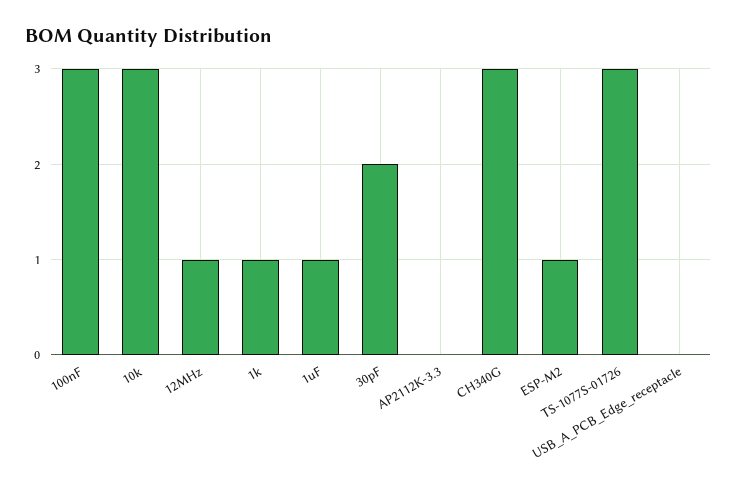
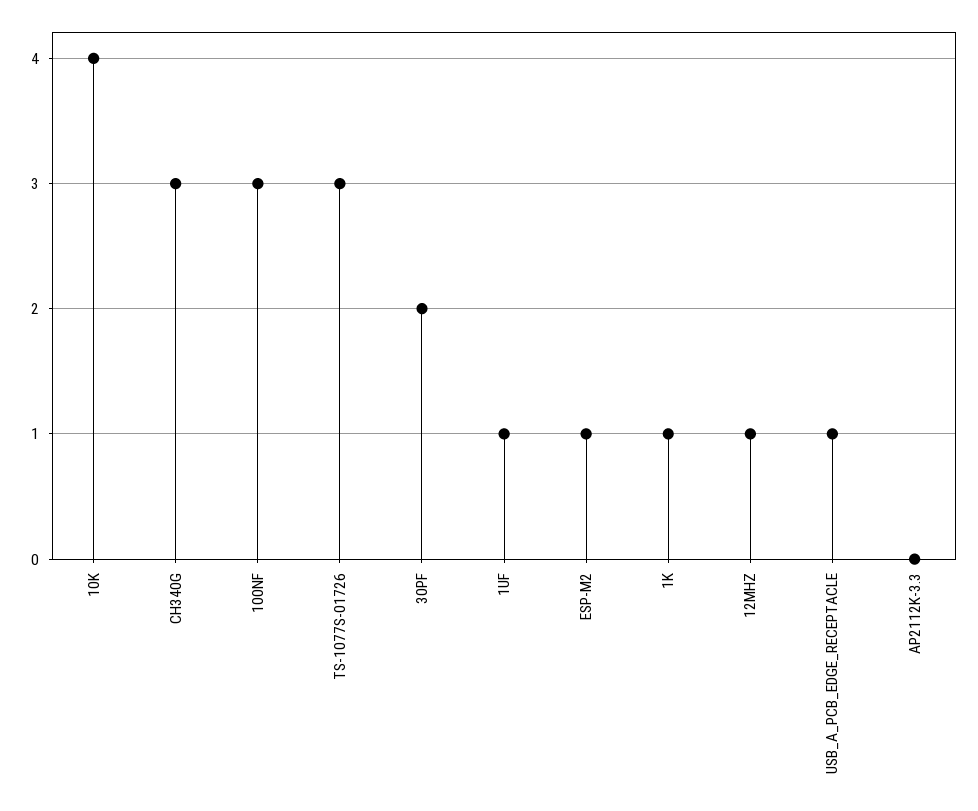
  {
    "100nF": 3,
-   "10k": 3,
+   "10k": 4,
    "12MHz": 1,
    "1k": 1,
    "1uF": 1,
    "30pF": 2,
    "AP2112K-3.3": 0,
    "CH340G": 3,
    "ESP-M2": 1,
    "TS-1077S-01726": 3,
-   "USB_A_PCB_Edge_receptacle": 0
+   "USB_A_PCB_Edge_receptacle": 1
  }

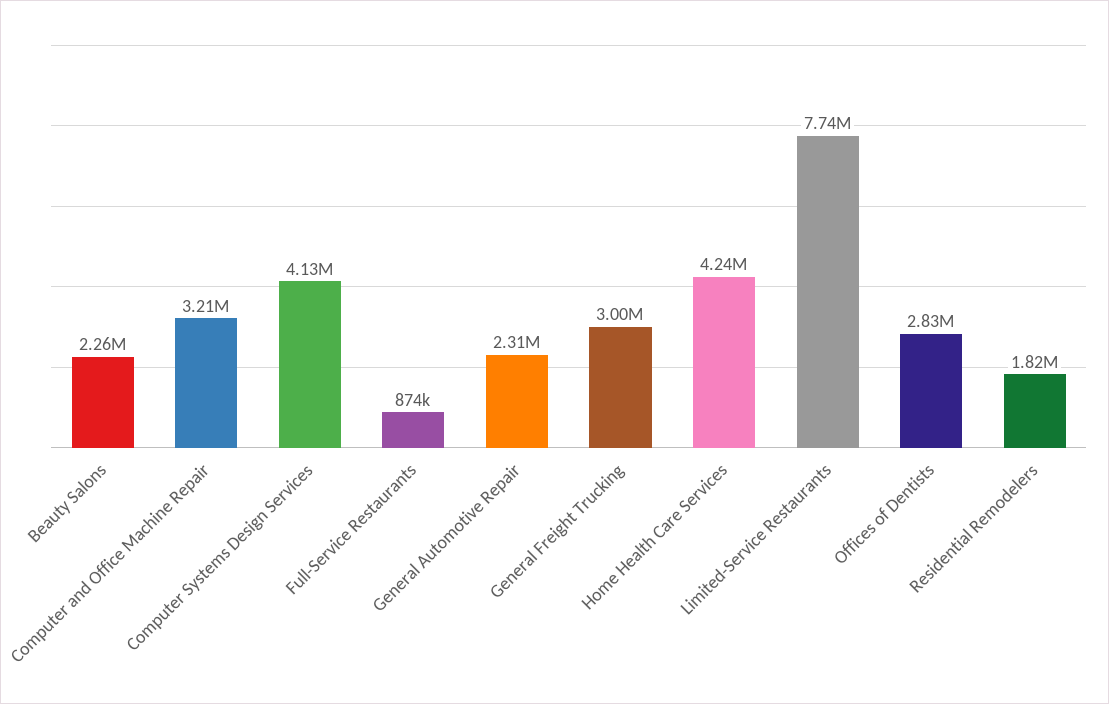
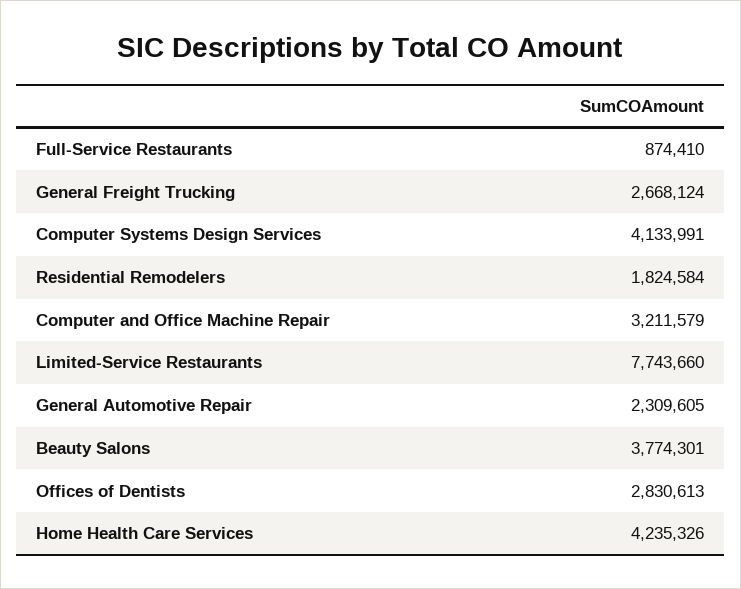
  {
-   "Beauty Salons": 2260000,
+   "Beauty Salons": 3774301,
    "Computer and Office Machine Repair": 3211579,
    "Computer Systems Design Services": 4133991,
    "Full-Service Restaurants": 874410,
    "General Automotive Repair": 2309605,
-   "General Freight Trucking": 3000000,
+   "General Freight Trucking": 2668124,
    "Home Health Care Services": 4235326,
    "Limited-Service Restaurants": 7743660,
    "Offices of Dentists": 2830613,
    "Residential Remodelers": 1824584
  }

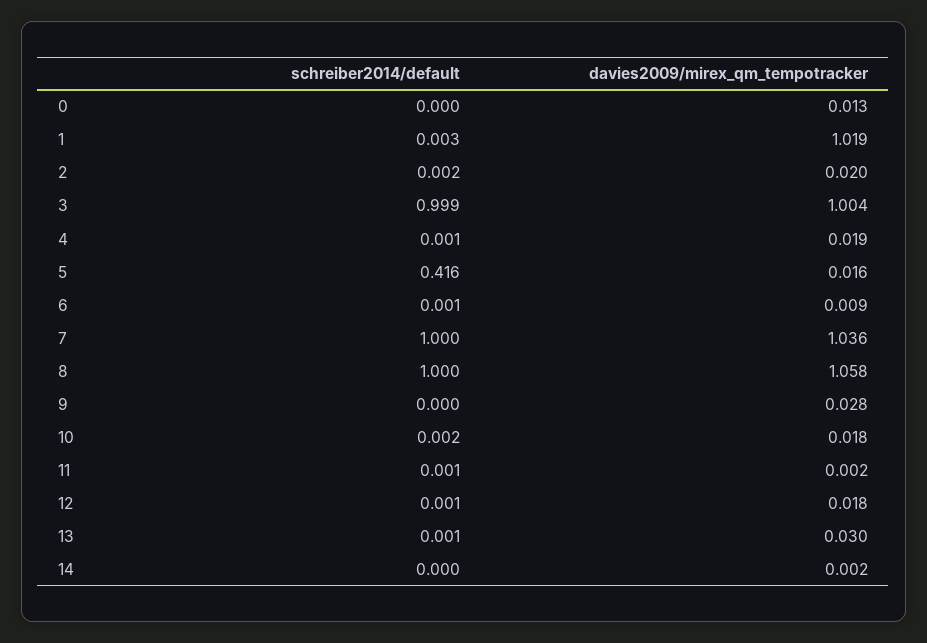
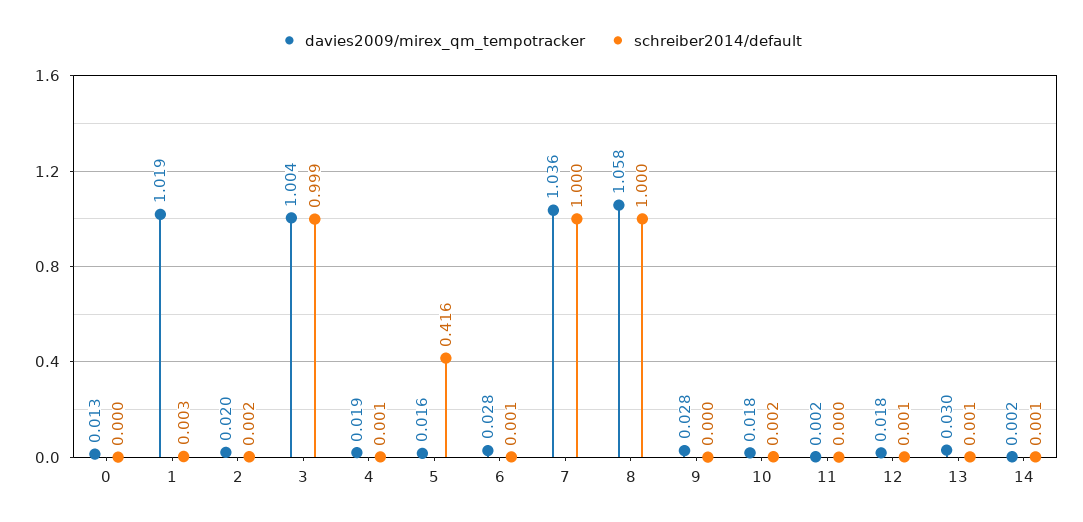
  {
    "schreiber2014/default": {
      "0": 0,
      "1": 0.003,
      "2": 0.002,
      "3": 0.999,
      "4": 0.001,
      "5": 0.416,
      "6": 0.001,
      "7": 1,
      "8": 1,
      "9": 0,
      "10": 0.002,
-     "11": 0.001,
+     "11": 0,
      "12": 0.001,
      "13": 0.001,
-     "14": 0
+     "14": 0.001
    },
    "davies2009/mirex_qm_tempotracker": {
      "0": 0.013,
      "1": 1.019,
      "2": 0.02,
      "3": 1.004,
      "4": 0.019,
      "5": 0.016,
-     "6": 0.009,
+     "6": 0.028,
      "7": 1.036,
      "8": 1.058,
      "9": 0.028,
      "10": 0.018,
      "11": 0.002,
      "12": 0.018,
      "13": 0.03,
      "14": 0.002
    }
  }

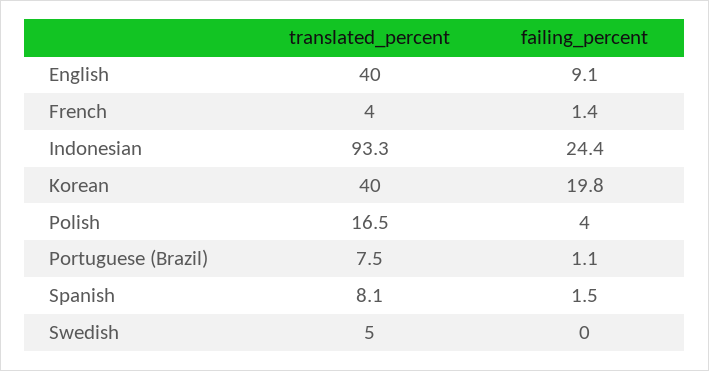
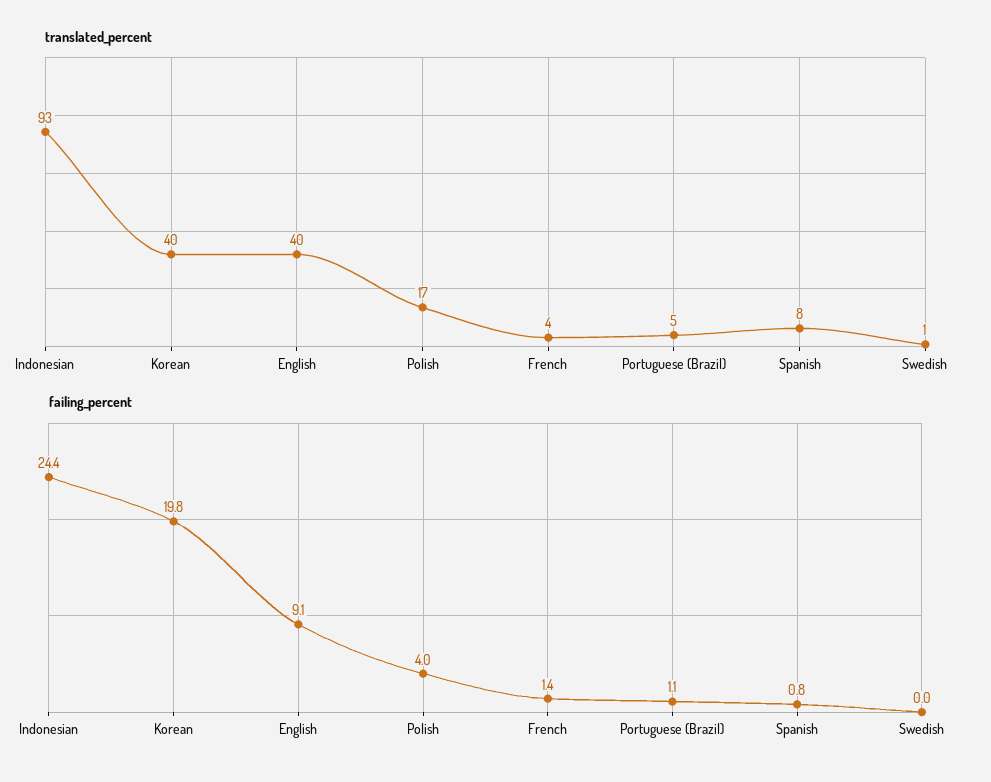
  {
    "translated_percent": {
      "English": 40,
      "French": 4,
      "Indonesian": 93.3,
      "Korean": 40,
      "Polish": 16.5,
-     "Portuguese (Brazil)": 7.5,
+     "Portuguese (Brazil)": 5,
      "Spanish": 8.1,
-     "Swedish": 5
+     "Swedish": 1
    },
    "failing_percent": {
      "English": 9.1,
      "French": 1.4,
      "Indonesian": 24.4,
      "Korean": 19.8,
      "Polish": 4,
      "Portuguese (Brazil)": 1.1,
-     "Spanish": 1.5,
+     "Spanish": 0.8,
      "Swedish": 0
    }
  }

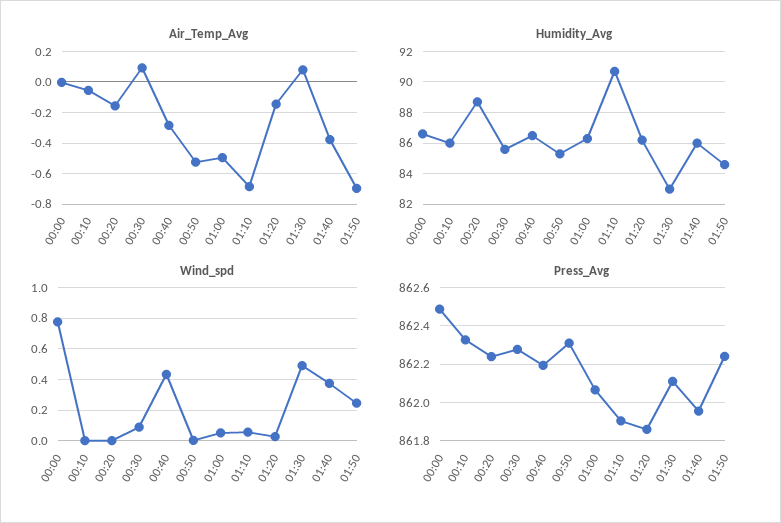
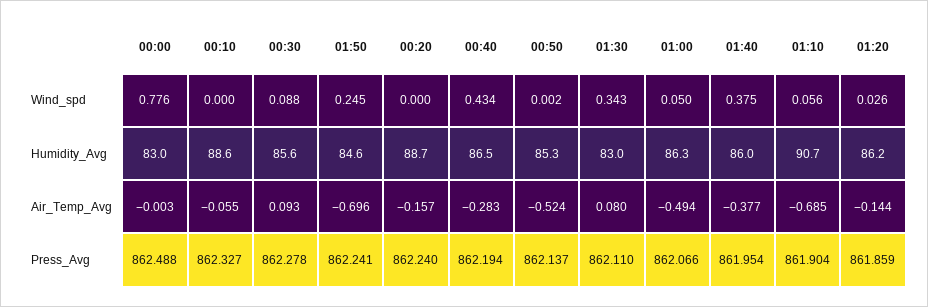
  {
    "Air_Temp_Avg": {
      "00:00": -0.003,
      "00:10": -0.055,
      "00:20": -0.157,
      "00:30": 0.093,
      "00:40": -0.283,
      "00:50": -0.524,
      "01:00": -0.494,
      "01:10": -0.685,
      "01:20": -0.144,
      "01:30": 0.08,
      "01:40": -0.377,
      "01:50": -0.696
    },
    "Humidity_Avg": {
-     "00:00": 86.5,
+     "00:00": 83,
-     "00:10": 86,
+     "00:10": 88.6,
      "00:20": 88.7,
      "00:30": 85.6,
      "00:40": 86.5,
      "00:50": 85.3,
      "01:00": 86.3,
      "01:10": 90.7,
      "01:20": 86.2,
      "01:30": 83,
      "01:40": 86,
      "01:50": 84.6
    },
    "Wind_spd": {
      "00:00": 0.776,
      "00:10": 0,
      "00:20": 0,
      "00:30": 0.088,
      "00:40": 0.434,
      "00:50": 0.002,
      "01:00": 0.05,
      "01:10": 0.056,
      "01:20": 0.026,
-     "01:30": 0.5,
+     "01:30": 0.343,
      "01:40": 0.375,
      "01:50": 0.245
    },
    "Press_Avg": {
      "00:00": 862.488,
      "00:10": 862.327,
      "00:20": 862.24,
      "00:30": 862.278,
      "00:40": 862.194,
-     "00:50": 862.3,
+     "00:50": 862.137,
      "01:00": 862.066,
      "01:10": 861.904,
      "01:20": 861.859,
      "01:30": 862.11,
      "01:40": 861.954,
      "01:50": 862.241
    }
  }

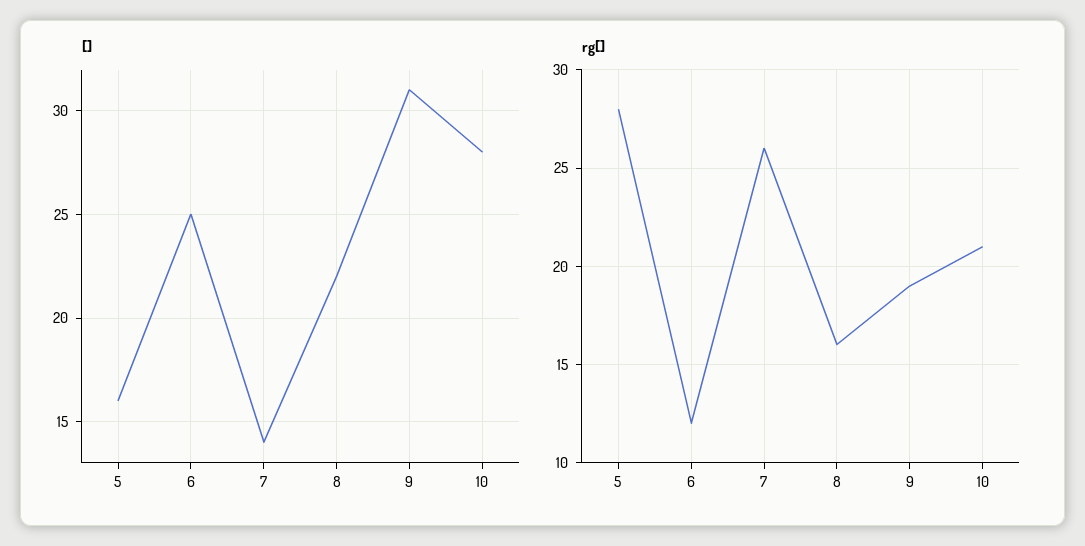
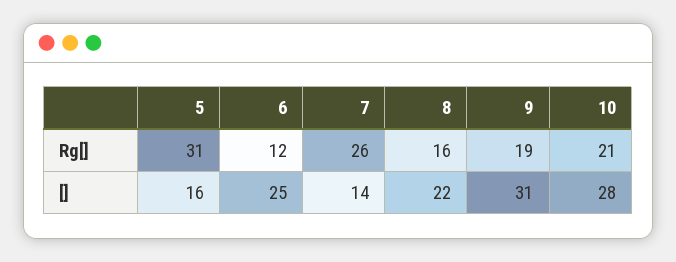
  {
    "[]": {
      "5": 16,
      "6": 25,
      "7": 14,
      "8": 22,
      "9": 31,
      "10": 28
    },
    "rg[]": {
-     "5": 28,
+     "5": 31,
      "6": 12,
      "7": 26,
      "8": 16,
      "9": 19,
      "10": 21
    }
  }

******************************

**Exercise prompt:** Among the lines above, find each one containing the string "General" and copy it.

**Solution for this problem:**
    "General Automotive Repair": 2309605,
-   "General Freight Trucking": 3000000,
+   "General Freight Trucking": 2668124,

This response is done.